Saved entries:
■ ■ ■ ■ ■ ■ ■
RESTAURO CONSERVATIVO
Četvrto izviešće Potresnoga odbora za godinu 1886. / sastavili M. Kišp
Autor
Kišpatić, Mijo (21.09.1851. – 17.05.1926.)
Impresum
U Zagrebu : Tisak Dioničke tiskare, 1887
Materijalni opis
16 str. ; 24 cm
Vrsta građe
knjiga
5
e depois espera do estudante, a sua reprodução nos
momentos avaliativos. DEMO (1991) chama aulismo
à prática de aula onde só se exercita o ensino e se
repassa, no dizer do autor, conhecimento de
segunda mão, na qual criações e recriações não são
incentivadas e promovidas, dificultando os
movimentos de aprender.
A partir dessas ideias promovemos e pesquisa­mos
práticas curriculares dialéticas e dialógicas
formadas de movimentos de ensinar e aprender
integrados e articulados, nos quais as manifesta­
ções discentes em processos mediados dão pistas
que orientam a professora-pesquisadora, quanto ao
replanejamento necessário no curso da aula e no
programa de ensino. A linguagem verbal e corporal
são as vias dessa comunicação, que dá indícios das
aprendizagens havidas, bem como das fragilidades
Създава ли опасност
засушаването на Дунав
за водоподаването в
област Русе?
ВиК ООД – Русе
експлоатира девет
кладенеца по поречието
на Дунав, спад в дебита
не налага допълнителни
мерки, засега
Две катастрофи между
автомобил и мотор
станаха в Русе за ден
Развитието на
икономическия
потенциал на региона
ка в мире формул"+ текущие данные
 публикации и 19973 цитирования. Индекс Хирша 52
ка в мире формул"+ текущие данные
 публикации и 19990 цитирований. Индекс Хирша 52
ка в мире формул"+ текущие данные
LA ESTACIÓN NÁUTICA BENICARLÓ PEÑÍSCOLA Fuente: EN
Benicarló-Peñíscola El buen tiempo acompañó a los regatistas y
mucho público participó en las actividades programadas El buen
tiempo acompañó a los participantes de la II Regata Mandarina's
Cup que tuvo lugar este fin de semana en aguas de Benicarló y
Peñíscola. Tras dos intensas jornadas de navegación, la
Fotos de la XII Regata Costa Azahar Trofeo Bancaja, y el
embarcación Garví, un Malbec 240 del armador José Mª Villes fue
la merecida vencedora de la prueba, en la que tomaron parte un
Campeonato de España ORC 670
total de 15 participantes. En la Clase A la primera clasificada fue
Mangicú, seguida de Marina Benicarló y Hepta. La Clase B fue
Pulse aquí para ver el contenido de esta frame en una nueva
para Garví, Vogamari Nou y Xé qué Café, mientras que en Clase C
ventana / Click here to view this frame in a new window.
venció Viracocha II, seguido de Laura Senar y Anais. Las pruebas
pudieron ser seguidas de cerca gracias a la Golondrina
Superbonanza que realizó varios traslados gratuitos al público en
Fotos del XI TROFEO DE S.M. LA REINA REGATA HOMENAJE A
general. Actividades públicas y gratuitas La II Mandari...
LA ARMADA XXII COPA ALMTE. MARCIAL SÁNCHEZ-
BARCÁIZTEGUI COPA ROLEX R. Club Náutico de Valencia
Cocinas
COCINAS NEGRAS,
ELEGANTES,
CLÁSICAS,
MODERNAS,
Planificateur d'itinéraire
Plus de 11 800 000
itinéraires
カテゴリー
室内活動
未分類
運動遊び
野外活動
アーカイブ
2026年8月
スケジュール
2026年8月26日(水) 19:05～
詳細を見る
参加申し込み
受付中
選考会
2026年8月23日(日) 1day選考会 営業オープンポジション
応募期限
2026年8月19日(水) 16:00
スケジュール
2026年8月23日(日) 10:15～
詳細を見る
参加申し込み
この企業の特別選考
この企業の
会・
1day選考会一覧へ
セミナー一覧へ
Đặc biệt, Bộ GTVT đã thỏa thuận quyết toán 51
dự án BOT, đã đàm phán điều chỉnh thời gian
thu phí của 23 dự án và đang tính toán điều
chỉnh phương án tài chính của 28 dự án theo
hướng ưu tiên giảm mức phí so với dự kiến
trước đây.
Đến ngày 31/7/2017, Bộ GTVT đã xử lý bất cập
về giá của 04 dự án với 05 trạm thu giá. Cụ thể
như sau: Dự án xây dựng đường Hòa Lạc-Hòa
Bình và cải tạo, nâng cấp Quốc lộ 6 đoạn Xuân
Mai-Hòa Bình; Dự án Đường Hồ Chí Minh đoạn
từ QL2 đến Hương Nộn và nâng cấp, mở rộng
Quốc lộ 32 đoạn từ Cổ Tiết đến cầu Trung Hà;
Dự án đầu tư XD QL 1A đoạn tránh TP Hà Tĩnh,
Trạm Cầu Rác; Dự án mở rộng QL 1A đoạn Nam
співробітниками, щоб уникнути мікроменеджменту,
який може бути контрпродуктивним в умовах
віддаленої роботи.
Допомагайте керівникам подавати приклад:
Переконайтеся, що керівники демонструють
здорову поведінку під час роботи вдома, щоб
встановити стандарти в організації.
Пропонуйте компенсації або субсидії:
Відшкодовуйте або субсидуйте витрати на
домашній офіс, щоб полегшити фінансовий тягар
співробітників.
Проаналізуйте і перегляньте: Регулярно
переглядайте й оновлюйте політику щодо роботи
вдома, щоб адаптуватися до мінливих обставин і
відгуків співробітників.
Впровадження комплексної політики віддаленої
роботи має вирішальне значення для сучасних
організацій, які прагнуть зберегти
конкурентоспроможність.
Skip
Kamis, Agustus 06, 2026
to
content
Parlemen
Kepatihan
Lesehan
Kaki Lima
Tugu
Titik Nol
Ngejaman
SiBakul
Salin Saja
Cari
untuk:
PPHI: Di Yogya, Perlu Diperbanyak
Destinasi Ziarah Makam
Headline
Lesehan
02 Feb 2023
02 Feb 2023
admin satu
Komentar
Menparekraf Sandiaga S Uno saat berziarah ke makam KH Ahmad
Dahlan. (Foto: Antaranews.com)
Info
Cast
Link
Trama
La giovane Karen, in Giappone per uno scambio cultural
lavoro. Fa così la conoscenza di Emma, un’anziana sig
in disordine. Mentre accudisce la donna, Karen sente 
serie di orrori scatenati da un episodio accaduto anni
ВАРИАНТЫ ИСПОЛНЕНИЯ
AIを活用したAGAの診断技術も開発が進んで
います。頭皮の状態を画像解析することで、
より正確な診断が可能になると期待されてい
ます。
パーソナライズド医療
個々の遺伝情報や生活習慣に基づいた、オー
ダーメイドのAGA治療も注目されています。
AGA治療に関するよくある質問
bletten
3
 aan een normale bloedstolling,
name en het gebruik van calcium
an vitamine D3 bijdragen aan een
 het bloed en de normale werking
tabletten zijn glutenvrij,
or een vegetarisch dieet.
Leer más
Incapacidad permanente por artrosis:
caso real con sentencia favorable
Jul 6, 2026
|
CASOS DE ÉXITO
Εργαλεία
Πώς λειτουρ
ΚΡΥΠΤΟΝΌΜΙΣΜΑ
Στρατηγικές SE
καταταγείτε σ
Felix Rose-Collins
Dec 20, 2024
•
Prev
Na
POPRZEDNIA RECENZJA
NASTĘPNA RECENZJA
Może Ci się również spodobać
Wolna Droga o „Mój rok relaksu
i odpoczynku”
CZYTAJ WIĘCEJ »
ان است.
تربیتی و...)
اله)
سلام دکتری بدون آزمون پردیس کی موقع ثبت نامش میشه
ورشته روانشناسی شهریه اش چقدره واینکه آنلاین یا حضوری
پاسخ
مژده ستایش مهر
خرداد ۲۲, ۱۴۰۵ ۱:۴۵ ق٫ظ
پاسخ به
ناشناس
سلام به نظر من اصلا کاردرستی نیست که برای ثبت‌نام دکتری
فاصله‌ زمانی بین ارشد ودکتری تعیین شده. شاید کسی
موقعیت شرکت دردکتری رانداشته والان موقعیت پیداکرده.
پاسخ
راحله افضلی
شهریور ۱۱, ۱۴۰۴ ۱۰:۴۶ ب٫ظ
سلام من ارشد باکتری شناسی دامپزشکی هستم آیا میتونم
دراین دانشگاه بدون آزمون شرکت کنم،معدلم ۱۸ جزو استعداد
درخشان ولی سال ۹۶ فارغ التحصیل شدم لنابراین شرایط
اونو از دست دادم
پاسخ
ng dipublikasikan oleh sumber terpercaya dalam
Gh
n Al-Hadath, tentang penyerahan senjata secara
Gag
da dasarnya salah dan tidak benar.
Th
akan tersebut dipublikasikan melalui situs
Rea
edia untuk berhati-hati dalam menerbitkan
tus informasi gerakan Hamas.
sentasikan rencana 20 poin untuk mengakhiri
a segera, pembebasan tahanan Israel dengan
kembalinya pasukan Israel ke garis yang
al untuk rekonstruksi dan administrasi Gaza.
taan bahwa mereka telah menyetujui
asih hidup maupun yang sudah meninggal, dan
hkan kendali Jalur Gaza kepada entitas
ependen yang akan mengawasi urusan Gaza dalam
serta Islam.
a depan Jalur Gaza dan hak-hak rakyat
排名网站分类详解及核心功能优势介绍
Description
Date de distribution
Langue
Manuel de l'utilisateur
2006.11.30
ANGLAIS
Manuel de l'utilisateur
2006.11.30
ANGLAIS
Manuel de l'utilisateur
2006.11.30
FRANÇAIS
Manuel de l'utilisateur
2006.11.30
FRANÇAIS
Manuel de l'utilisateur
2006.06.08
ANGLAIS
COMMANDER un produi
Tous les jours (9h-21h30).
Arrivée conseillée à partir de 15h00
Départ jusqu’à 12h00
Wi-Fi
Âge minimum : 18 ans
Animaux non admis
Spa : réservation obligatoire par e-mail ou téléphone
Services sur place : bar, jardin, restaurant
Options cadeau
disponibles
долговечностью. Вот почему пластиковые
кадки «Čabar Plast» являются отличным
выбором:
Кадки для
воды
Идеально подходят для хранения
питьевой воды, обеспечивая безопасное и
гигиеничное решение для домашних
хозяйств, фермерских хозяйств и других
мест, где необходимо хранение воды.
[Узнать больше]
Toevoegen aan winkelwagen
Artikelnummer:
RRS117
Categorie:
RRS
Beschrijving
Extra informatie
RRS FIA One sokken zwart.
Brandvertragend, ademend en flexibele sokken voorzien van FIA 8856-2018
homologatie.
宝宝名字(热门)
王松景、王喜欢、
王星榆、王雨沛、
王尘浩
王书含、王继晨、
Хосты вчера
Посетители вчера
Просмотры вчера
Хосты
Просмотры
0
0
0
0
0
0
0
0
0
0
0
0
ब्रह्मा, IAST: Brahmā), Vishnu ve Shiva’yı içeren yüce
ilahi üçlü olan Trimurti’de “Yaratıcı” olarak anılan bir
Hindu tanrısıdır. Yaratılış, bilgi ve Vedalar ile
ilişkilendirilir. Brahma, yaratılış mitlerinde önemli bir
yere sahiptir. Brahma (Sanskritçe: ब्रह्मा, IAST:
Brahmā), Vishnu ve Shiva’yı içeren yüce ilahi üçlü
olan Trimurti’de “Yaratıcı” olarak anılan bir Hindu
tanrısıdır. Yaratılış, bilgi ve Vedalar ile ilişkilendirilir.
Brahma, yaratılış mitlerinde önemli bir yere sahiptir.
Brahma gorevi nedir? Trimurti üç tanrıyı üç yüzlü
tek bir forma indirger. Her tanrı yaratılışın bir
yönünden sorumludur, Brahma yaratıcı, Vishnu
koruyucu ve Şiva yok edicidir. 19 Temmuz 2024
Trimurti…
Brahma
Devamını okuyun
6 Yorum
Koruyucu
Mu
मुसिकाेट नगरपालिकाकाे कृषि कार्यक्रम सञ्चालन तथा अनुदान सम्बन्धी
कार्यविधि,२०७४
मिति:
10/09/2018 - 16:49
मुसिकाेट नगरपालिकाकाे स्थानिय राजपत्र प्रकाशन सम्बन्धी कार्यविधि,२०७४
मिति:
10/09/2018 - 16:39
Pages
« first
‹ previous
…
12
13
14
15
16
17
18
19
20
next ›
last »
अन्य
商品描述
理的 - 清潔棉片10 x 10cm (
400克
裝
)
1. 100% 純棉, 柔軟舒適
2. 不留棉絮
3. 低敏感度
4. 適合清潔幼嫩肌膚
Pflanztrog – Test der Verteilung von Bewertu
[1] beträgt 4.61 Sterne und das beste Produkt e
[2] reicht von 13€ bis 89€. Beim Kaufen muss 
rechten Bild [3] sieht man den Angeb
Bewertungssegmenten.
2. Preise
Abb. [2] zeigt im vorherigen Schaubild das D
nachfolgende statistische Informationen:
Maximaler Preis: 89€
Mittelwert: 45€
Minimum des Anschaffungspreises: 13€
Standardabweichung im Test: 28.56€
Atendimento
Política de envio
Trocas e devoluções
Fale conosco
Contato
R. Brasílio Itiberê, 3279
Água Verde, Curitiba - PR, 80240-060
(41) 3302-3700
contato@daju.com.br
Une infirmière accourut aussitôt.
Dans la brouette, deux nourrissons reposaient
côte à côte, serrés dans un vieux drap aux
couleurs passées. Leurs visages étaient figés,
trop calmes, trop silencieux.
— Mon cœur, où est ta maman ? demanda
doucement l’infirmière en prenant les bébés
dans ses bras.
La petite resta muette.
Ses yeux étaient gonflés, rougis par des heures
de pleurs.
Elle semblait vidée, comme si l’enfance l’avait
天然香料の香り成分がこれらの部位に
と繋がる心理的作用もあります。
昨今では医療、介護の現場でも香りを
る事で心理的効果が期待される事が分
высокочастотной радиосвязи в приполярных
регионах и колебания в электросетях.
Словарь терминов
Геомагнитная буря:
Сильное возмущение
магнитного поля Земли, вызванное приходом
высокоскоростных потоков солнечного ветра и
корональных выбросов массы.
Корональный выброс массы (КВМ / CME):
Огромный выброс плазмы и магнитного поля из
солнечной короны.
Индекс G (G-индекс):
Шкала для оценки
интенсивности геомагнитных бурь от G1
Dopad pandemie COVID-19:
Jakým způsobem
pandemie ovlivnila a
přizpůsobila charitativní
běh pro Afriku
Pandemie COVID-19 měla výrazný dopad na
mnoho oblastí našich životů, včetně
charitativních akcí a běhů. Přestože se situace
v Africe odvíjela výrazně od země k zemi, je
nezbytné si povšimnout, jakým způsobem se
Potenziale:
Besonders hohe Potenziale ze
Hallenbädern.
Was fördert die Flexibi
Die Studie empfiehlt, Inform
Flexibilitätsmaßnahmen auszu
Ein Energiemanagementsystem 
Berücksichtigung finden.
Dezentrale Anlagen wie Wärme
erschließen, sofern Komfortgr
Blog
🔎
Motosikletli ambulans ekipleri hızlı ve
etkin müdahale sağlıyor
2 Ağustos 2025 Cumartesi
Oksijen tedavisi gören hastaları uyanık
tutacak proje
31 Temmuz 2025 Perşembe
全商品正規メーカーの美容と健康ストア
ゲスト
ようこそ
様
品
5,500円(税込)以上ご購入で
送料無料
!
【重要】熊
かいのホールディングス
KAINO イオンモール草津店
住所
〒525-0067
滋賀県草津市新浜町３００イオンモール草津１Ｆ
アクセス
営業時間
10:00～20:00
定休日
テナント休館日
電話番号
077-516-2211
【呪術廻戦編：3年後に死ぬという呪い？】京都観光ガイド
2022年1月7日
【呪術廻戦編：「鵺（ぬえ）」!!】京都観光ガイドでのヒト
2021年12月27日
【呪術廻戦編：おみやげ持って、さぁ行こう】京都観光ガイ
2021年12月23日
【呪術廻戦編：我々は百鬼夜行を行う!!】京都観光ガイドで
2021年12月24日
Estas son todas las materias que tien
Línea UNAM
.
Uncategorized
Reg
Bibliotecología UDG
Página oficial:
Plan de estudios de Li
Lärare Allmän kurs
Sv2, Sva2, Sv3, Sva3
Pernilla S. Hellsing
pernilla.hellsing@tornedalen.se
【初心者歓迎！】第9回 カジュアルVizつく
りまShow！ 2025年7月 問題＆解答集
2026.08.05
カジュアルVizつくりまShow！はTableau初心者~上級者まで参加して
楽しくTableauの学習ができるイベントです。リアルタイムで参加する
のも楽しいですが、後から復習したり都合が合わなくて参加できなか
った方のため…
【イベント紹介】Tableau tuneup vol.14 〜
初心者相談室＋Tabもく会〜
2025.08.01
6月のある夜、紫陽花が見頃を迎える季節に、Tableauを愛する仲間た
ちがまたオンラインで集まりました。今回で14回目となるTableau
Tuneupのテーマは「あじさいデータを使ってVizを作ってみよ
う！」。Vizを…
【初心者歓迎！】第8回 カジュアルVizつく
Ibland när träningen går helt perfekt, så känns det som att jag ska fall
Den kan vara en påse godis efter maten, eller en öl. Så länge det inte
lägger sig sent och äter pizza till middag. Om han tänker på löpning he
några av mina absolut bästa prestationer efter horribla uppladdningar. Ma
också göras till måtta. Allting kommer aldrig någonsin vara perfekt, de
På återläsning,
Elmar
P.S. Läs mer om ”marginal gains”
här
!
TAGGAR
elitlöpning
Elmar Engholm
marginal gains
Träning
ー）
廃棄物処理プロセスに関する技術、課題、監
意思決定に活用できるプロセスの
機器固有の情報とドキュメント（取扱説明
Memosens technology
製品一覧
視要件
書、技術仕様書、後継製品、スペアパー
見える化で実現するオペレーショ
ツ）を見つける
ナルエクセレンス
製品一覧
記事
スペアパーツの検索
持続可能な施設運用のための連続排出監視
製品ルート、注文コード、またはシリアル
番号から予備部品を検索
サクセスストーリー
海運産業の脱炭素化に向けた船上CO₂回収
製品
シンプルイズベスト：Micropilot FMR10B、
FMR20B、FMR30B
■ ■ ■ ■ ■ ■ ■
Every line with "önemli" in it should be copied from the entries.

ilişkilendirilir. Brahma, yaratılış mitlerinde önemli bir
Brahma, yaratılış mitlerinde önemli bir yere sahiptir.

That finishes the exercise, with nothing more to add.